The revolution itself is portrayed glowingly in Hamilton, despite a few stray mentions of the moral ambiguities that arose from slavery. The heroism of Hamilton and his friends, which begins with booze fests at taverns, party crashing, and skirt-chasing, is a testosterone-fueled thrill ride set to an infectiously catchy “pump you up” rap soundtrack. Scores of young men, starved for any celebration of masculinity in the early woke period, come to memorize every bar about the warrior ethos and brotherhood and honor. It is, perhaps, their only point of encounter with these themes in popular culture.

“Raise a glass to freedom,” they shout to one another at fraternity parties. “Something they could never take away, no matter what they tell you!”

The show, which eventually becomes the highest-charting cast album since Hair in 1969, is ridiculed by woke academics. They call it a “musical about the mythology of the ruling class.” They say it obscures the “white supremacist origins of our country.” They call it an extension of “Founders Chic” that, through its all-minority cast, reinforces a “whitewashed” version of America to a new generation.

GRENELL SLAMS HAMILTON MUSICAL AS INTOLERANT

This is nonsense, of course. Hamilton simply gave some of the most important men in the history of Western civilization their due for turning the world upside down. And this, in turn, planted a seed in many young men to eventually spurn the wokeism of their youth.

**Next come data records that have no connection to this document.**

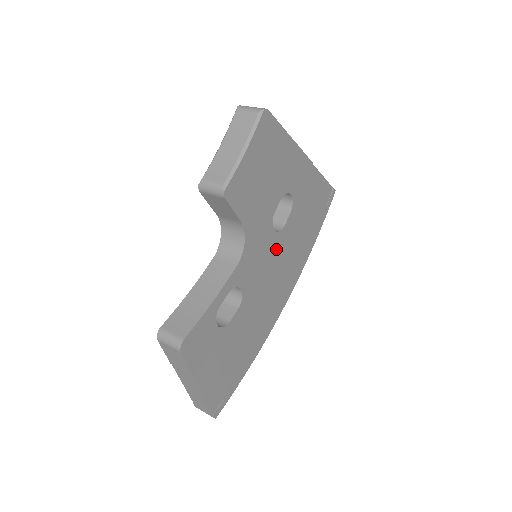
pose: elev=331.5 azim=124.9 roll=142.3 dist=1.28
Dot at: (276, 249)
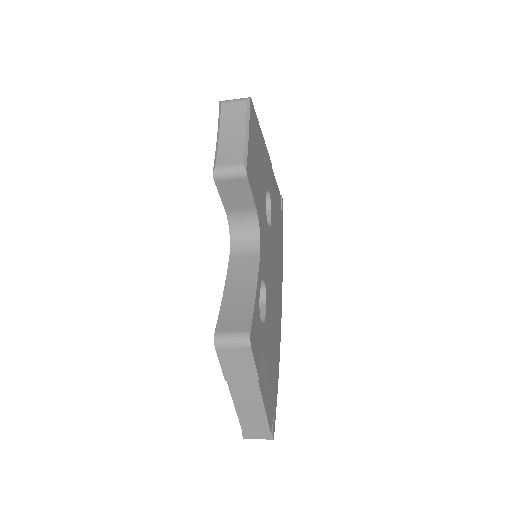
Dot at: (271, 246)
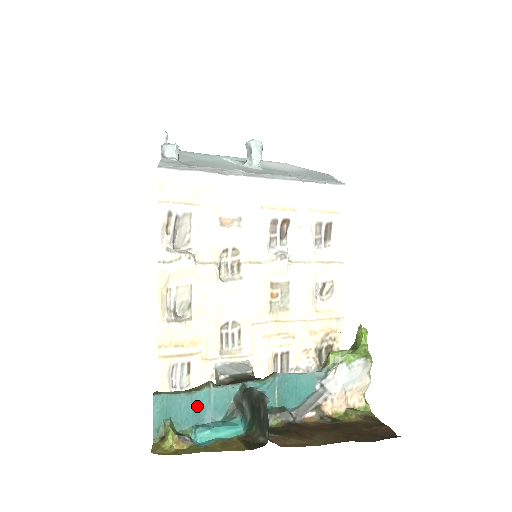
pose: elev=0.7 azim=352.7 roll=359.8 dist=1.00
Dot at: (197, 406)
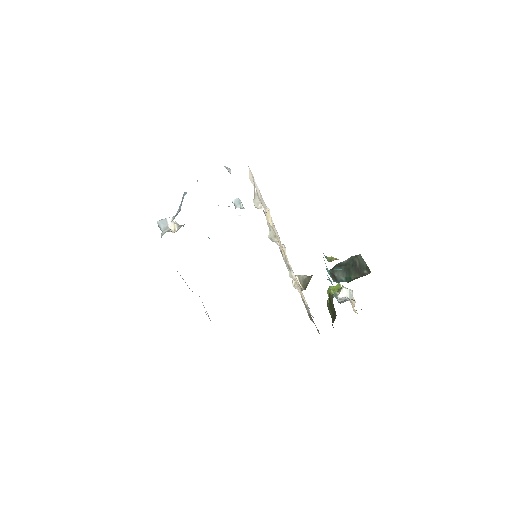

They may not have realized it at the time — indeed, they probably fancied themselves enlightened for the sheer fact of embracing the all-minority cast — but through embracing the themes of Hamilton, they internalized the very values that would lead them to support President Donald Trump in record numbers.

To the Keenans of the world: Leave the rap out of it. Leave out even the “thugged-out black dudes wearing breeches and waistcoats” if that makes you comfortable. Hamilton helped revive a culture CRT tried to bury. And for this, Miranda and Co. deserve credit, whether they want it or not.